**RAW DATA**
__________________________________________________

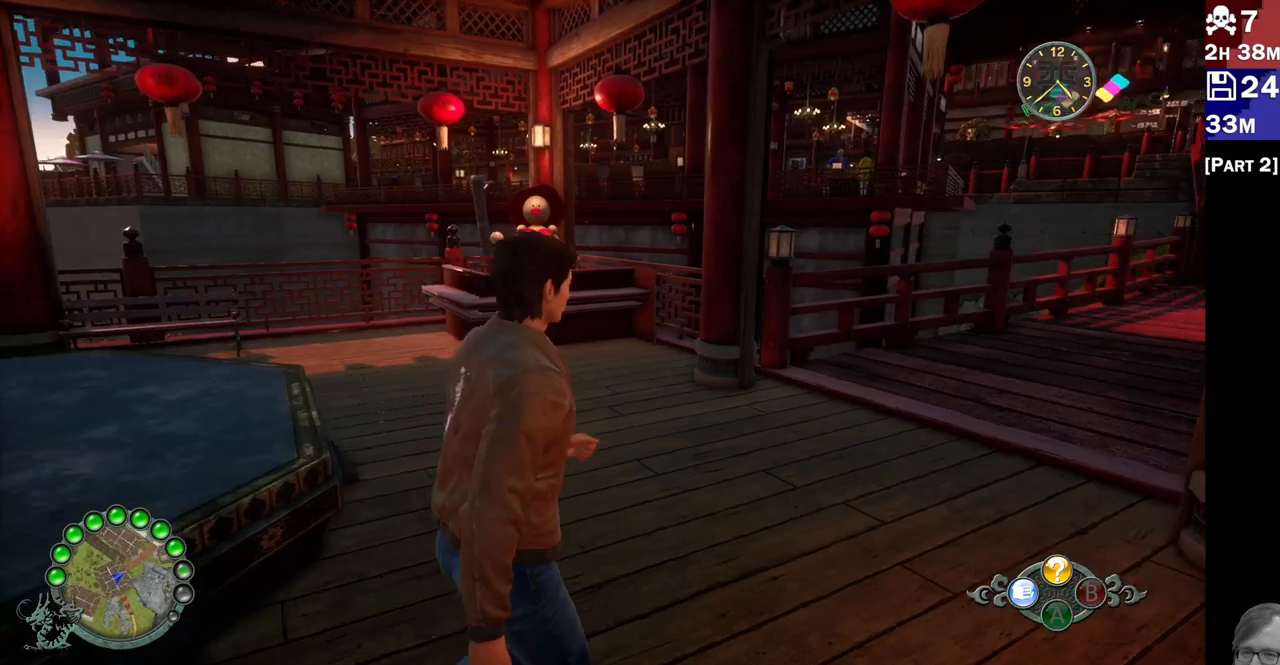
Gameplay with a controller (PlayStation layout); each line is a JSON object with the inputs held at the frame after it. "events" lists button and stick changes between this image and that frame as [ms after this image, input, new state], when the widget could be followed in between.
{"buttons": ["R2"], "left_stick": "up", "right_stick": "right"}
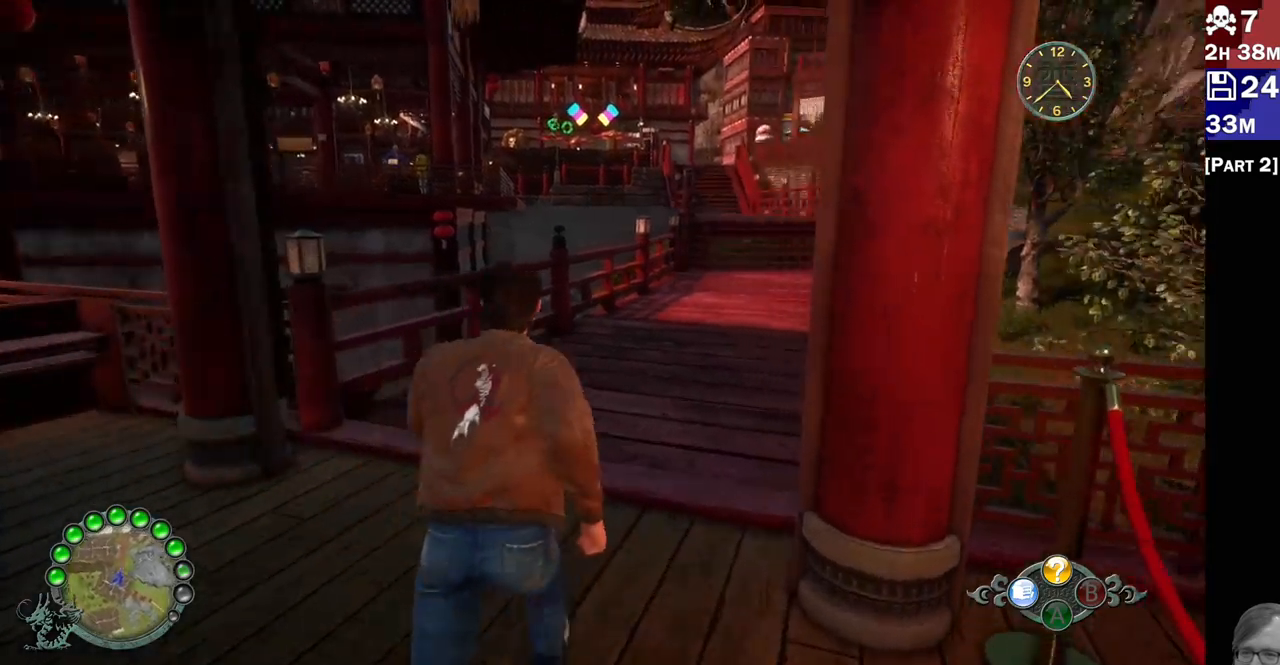
{"buttons": ["R2"], "left_stick": "up", "right_stick": "center", "events": [[267, "right_stick", "center"]]}
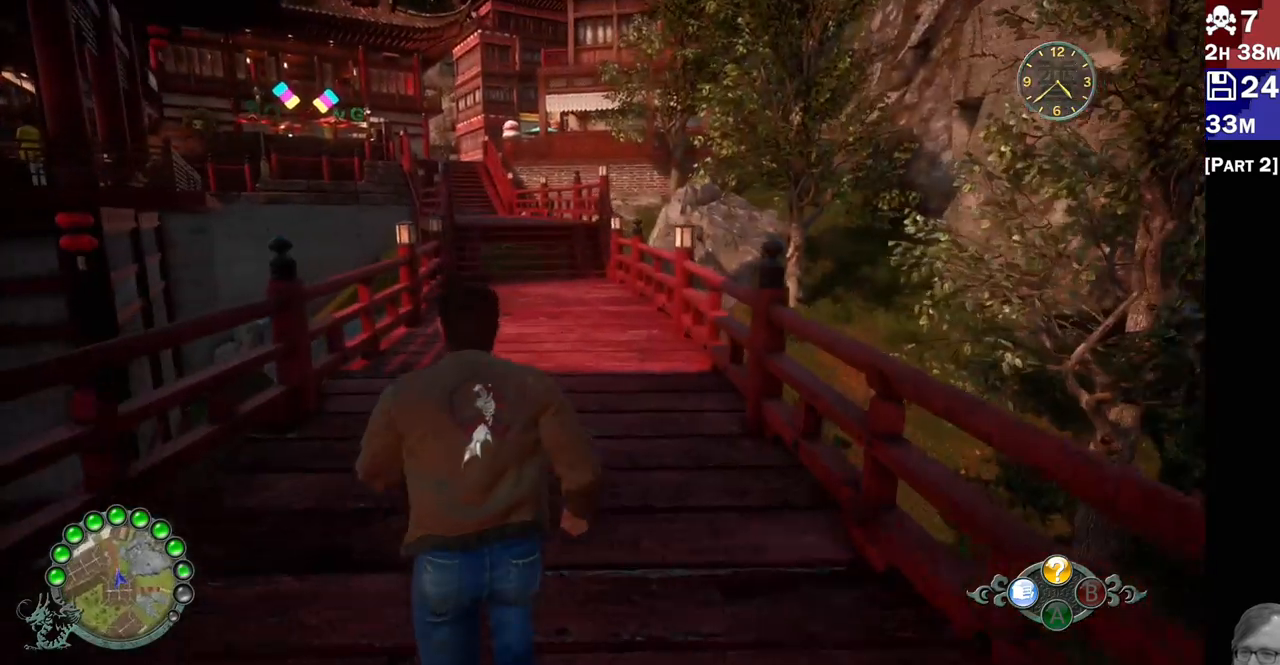
{"buttons": ["R2"], "left_stick": "up", "right_stick": "center", "events": []}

__________________________________________________

**TASK BRIEF**
How many lines in the listing contain "center"? Answer with the number alone.

**YOUR SOLUTION**
2